Em seu blog Pé de Igualdade, a arquiteta Meli Malatesta dedica um texto às observações do escritor Álvares de Azevedo sobre a cidade de São Paulo por volta dos anos 1840. "As calçadas do inferno são mil vezes melhores", dizia o poeta romântico no período em que estudava na Faculdade de Direito do Largo São Francisco.

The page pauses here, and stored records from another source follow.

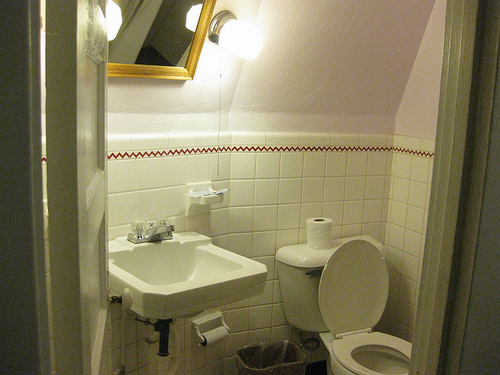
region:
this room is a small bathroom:
[115, 5, 419, 366]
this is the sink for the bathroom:
[111, 223, 280, 303]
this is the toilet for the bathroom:
[287, 214, 403, 374]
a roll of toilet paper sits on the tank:
[287, 205, 339, 252]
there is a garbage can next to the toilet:
[236, 332, 309, 372]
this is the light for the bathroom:
[206, 15, 272, 67]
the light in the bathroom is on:
[208, 21, 274, 66]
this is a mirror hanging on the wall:
[110, 3, 197, 83]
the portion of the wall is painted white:
[278, 35, 421, 122]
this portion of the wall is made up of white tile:
[229, 174, 399, 216]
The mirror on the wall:
[101, 0, 216, 85]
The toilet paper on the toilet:
[303, 206, 336, 259]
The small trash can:
[232, 332, 312, 374]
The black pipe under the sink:
[147, 315, 179, 361]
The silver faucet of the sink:
[126, 215, 178, 246]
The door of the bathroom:
[45, 2, 118, 374]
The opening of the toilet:
[348, 336, 408, 373]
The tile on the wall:
[35, 127, 438, 369]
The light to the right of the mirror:
[207, 9, 269, 68]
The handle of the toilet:
[302, 263, 323, 285]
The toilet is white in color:
[273, 200, 413, 372]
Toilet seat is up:
[310, 227, 417, 373]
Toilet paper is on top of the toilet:
[290, 205, 343, 257]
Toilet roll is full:
[298, 210, 342, 254]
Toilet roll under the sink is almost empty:
[186, 315, 241, 357]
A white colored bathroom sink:
[107, 206, 275, 338]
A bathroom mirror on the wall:
[106, 2, 213, 85]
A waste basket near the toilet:
[229, 335, 309, 374]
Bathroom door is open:
[28, 2, 148, 374]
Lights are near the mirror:
[106, 2, 271, 71]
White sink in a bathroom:
[105, 220, 267, 313]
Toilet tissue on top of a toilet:
[305, 218, 333, 250]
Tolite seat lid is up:
[315, 238, 390, 335]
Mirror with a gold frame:
[105, 8, 210, 78]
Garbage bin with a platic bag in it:
[234, 341, 309, 373]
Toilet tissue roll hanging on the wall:
[192, 311, 230, 346]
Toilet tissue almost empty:
[193, 312, 235, 347]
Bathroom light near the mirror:
[210, 10, 262, 62]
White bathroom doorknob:
[107, 288, 133, 311]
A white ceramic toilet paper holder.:
[193, 312, 230, 348]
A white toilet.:
[276, 229, 415, 374]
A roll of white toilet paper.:
[306, 214, 333, 250]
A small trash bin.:
[234, 336, 306, 372]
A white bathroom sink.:
[104, 227, 268, 312]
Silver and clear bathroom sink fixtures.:
[126, 217, 179, 240]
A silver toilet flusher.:
[302, 267, 321, 282]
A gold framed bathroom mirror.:
[104, 2, 217, 85]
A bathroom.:
[28, 4, 497, 374]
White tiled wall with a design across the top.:
[38, 136, 440, 373]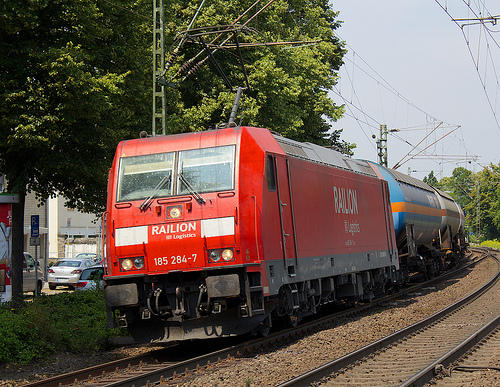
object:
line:
[432, 3, 498, 135]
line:
[339, 12, 470, 128]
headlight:
[222, 249, 234, 261]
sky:
[366, 5, 438, 62]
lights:
[210, 251, 221, 262]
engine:
[102, 126, 402, 345]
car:
[74, 253, 100, 265]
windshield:
[117, 144, 236, 202]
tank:
[354, 158, 442, 248]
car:
[47, 258, 96, 290]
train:
[102, 125, 470, 347]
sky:
[451, 116, 499, 179]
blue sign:
[31, 215, 39, 237]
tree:
[0, 2, 354, 312]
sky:
[351, 29, 433, 107]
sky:
[425, 9, 498, 83]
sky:
[338, 15, 387, 64]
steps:
[275, 155, 300, 270]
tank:
[429, 185, 460, 244]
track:
[438, 246, 500, 333]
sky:
[317, 124, 387, 158]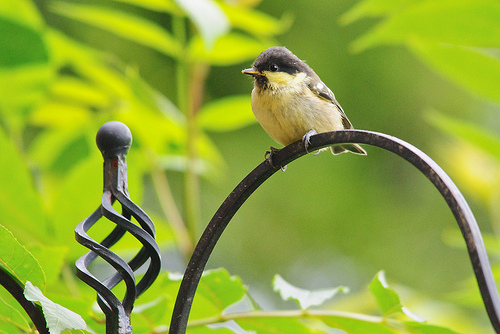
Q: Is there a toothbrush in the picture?
A: No, there are no toothbrushes.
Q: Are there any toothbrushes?
A: No, there are no toothbrushes.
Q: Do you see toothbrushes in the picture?
A: No, there are no toothbrushes.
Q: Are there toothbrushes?
A: No, there are no toothbrushes.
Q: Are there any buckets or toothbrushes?
A: No, there are no toothbrushes or buckets.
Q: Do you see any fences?
A: No, there are no fences.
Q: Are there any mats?
A: No, there are no mats.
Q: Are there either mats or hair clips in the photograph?
A: No, there are no mats or hair clips.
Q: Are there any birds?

Graças ao café, e depois, à indústria, a cidade enriqueceu e chegou a ter uma urbanização bem consolidada, incluindo as calçadas, que foram inteiramente renovadas a partir dos anos 1860. E basta rever as fotos da cidade na virada do século para confirmar essa evolução positiva, que teve um marco na criação da avenida Paulista e durou até os anos 1950. A partir daí, com a expansão da área urbanizada e o aumento da frota de automóveis e ônibus, os pedestres foram perdendo prestígio e as calçadas reduzidas, abandonadas ou simplesmente eliminadas. Tudo para abrir mais espaço ao tráfego motorizado e facilitar a entrada e saída dos carros nos imóveis. E o que era calçada se tornou rampa de garagem.
O fenômeno repetiu-se, com maior ou menor intensidade, em todas as grandes cidades do país, transformando o caminhar numa aventura arriscada, quase um rally urbano a pé. O resultado foi o abandono das ruas e o crescimento do uso do carro, mesmo para pequenos trajetos, num cíclo que entupiu as ruas de veículos e acelerou mais ainda a degradação urbana. Um ciclo vicioso.
Há duas semanas a cidade está debatendo a proposta de implantar uma ciclovia na velha Paulista, via relativamente bem sinalizada, com calçadas nota 9, segundo o Levantamento Calçadas do Brasil. Mas, pedalar ali é mesmo uma tarefa dura e arriscada, o que explica a invasão de bikes pelas calçadas, um compartilhamento forçado do espaço público para preservar a vida de quem usa a bicicleta.
Hoje 75% do espaço da avenida é dedicado a pistas para carros. Além disso, o sistema de tráfego conta com duas vias paralelas de mão única, cada uma delas com mais três pistas. No total, são 12 pistas exclusivas para automóveis no corredor da Paulista. E nenhuma para bicicletas.
Proposta do arquiteto Ricardo Correa (TC Urbes) para a Paulista: ônibus à esquerda e ciclovia à direira
Semana passada, o portal Uol publicou um texto do jornalista Wellington Ramalhoso que lembra o projeto de transformação da avenida em um boulevard de tráfego leve, com prioridade para os pedestres, lá anos 1970. O projeto era assinado pelo engenheiro Figueiredo Ferraz e pelo arquiteto Nadir Mezerani. A proposta, chamada Nova Paulista, sofreu forte oposição e foi executada em um trecho de apenas cem metros.
Passados mais de 40 anos, com metrô no subsolo e sempre repleta de pedestres, a Paulista parece lembrar e reiterar sua vocação de local de convivência e passeio. E pede mudanças: ciclovias, pistas para transporte coletivo, calçadas bem mantidas e árvores, muitas árvores, para nos proteger do calor e conservar os ciclos naturais da água.
E onde se lê Paulista, leia-se qualquer grande avenida do Brasil.